The Life Aquatic With Steve Zissou (2004)

Directed by Wes Anderson

“Son of a bitch, I’m sick of these dolphins.”

The Disc

A quirky, colourful cover squeezing the whole cast into one of Zissou’s underwater craft, the disc includes a commentary, deleted scenes and stills gallery.

The disc also includes performances of David Bowie songs in Portuguese by musician and cast member Seu Jorge (misspelled on the cover as Sea Jorge – I’d like to think it’s an intentional nautical gag, but suspect not), and it’s the first disc I’ve seen that outright says it has Easter Eggs hidden on the disc.

Why Did I Get This?

I loved The Royal Tenenbaums when it came back, and its soundtrack too. I also love David Bowie, so it was pretty much a dead cert I’d be giving The Life Aquatic a shot.

To be honest, I don’t remember buying it on release, but I definitely saw it at the time. Whenever I bought it, I haven’t revisited it since, so it’s probably been 15 years since I saw it. I don’t remember exactly when I went off Anderson’s style, but I was really pleasantly surprised by The Grand Budapest Hotel and dug The Fantastic Mr Fox too, so it’s definitely time to give it another spin…

The Late Review

The Late Review is a detailed look at the film so if you want to avoid spoilers, scroll down to the next heading.

Steve Zissou is a world-famous underwater explorer and oceanographer whose oldest friend died on his most recent expedition, killed by an unseen creature he dubbed the Jaguar Shark. Struggling to remain relevant in a time when his films aren’t viewed with the wonder they once were, Zissou accepts funding for his next expedition – a revenge mission to locate and kill the Jaguar Shark – from a man who claims to be his long lost son.

Opening with the premier of the latest episode of The Life Aquatic playing to a less-than enthusiastic crowd, we’re given pretty much everything we need to know about Steve Zissou (Bill Murray), in that few minutes of 1970s-esque documentary footage. He’s a vain man, a self promoter who will risk the lives of others in the pursuit of the advancement of underwater knowledge (and his own career), but through conversations with his wife Eleanor (Anjelica Huston, quiet, intelligent, icy yet affectionate), and business manager Oseary (Michael Gambon – wearing the only octagonal frames I’ve seen outside a Bond film), we discover he hasn’t had a hit film in nine years and is struggling to get funding for his next instalment.

At the after party, a slightly stoned Zissou is introduced to Kentucky pilot Ned Plimpton (Owen Wilson) – the son of a woman Zissou once knew. There’s a good chance Zissou is his father, he says, and he wanted to meet him. Zissou is relatively unfazed by this and invites Ned to his island, then to join him as part of the crew of his boat, the Belafonte.

The Belafonte itself is a thing of worn beauty – looking well-used and beaten but also deliberately artificial and fitting perfectly in a Wes Anderson style. Here’s the cross section of the ship built full-size for the production…

The cross-section set is used a few times in the film, to great effect – once the camera glides throughout the various decks and rooms to take us on a tour of the vessel (which includes a steam room, editing and recording studio and well-stocked library, naturally), and again late in the film as we follow Zissou and Ned through countless rooms during an argument.

[Excerpt from a dataset]

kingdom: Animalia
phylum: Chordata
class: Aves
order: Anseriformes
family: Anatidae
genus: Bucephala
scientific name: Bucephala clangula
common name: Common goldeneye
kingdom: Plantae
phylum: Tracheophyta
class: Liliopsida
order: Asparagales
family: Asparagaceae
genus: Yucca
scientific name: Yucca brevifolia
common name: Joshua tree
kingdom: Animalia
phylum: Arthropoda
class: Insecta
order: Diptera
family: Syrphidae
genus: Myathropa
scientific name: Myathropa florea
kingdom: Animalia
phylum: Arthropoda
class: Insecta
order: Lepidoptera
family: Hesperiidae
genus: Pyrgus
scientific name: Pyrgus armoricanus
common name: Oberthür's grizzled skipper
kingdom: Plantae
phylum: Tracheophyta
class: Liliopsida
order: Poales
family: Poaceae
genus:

**GIVEN EXERCISE:**
From the review of The Life Aquatic With Steve Zissou, write out the passage starting with "The cross-section set" and going on through "during an argument.", word for word.

**EXERCISE RESPONSE:**
The cross-section set is used a few times in the film, to great effect – once the camera glides throughout the various decks and rooms to take us on a tour of the vessel (which includes a steam room, editing and recording studio and well-stocked library, naturally), and again late in the film as we follow Zissou and Ned through countless rooms during an argument.